Georgia's brand-new domestically produced armored vehicles may already have interest from foreign buyers, some government officials are saying, according to a report in Georgian newspaper Mteli Kvira (via BBC Monitoring). One of the officials is President Mikheil Saakashvili:
"Before the [1 October 2012] election, I often heard people saying that the Georgian military hardware production is a bluff. However, the public knows very well that it is not a bluff. Lazika and Didgori really exist and are so good that even South Korea and Azerbaijan got interested in them.
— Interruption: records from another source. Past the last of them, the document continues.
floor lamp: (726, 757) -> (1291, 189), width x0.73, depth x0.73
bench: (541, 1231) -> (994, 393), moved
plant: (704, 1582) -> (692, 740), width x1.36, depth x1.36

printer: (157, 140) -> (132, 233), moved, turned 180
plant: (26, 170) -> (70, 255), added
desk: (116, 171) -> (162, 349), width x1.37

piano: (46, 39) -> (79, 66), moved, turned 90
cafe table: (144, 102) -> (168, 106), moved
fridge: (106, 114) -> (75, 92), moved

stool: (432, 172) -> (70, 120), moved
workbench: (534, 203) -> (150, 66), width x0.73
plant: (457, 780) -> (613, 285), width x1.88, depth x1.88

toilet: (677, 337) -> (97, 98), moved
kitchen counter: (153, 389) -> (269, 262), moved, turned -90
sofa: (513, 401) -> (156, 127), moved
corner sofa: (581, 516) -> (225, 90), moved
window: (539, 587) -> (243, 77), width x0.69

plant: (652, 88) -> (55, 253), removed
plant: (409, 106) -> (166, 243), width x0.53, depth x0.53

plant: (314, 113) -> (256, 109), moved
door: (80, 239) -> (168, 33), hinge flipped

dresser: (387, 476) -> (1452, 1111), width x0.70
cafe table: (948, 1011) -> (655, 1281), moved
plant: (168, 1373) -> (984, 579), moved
I know it for sure...", the president said.
And though Georgia's defense industry has been the source of some political sparring between Saakashvili's United National Movement and the rival governing Georgian Dream, the latter confirmed Saakashvili's claim (while still using it as the occasion for some additional sparring).:
Defence Minister Advisor Vako Avaliani told Mteli Kvira ... that the fact that South Korea and Azerbaijan expressed interest in the Georgian military hardware is a top secret and in contrast to the president, he is going to respect the rule.However, Parliament Defence and Security Committee Chairman Irakli Sesiashvili openly spoke about other countries' interest in the Georgian-made armoured vehicles."Delta is intensively working on different orders, which is a rather important issue. It should be noted that until present, the state has never worked in this direction and was only restricted to the domestic market.
"At the moment, South Korea, Azerbaijan and some other countries, too, show interest. What matters is that we correctly work out every detail when working on orders," Sesiashvili told Mteli Kvira.
On the face of it, this seems unlikely, in particular the alleged Korean interest. South Korea operates a first-class military, buying American armored vehicles and producing their own. So would they be interested in an unproven product from a country they have no close ties to? Still, stranger things have happened. We'll just have to wait for this to leave the realm of the "top secret."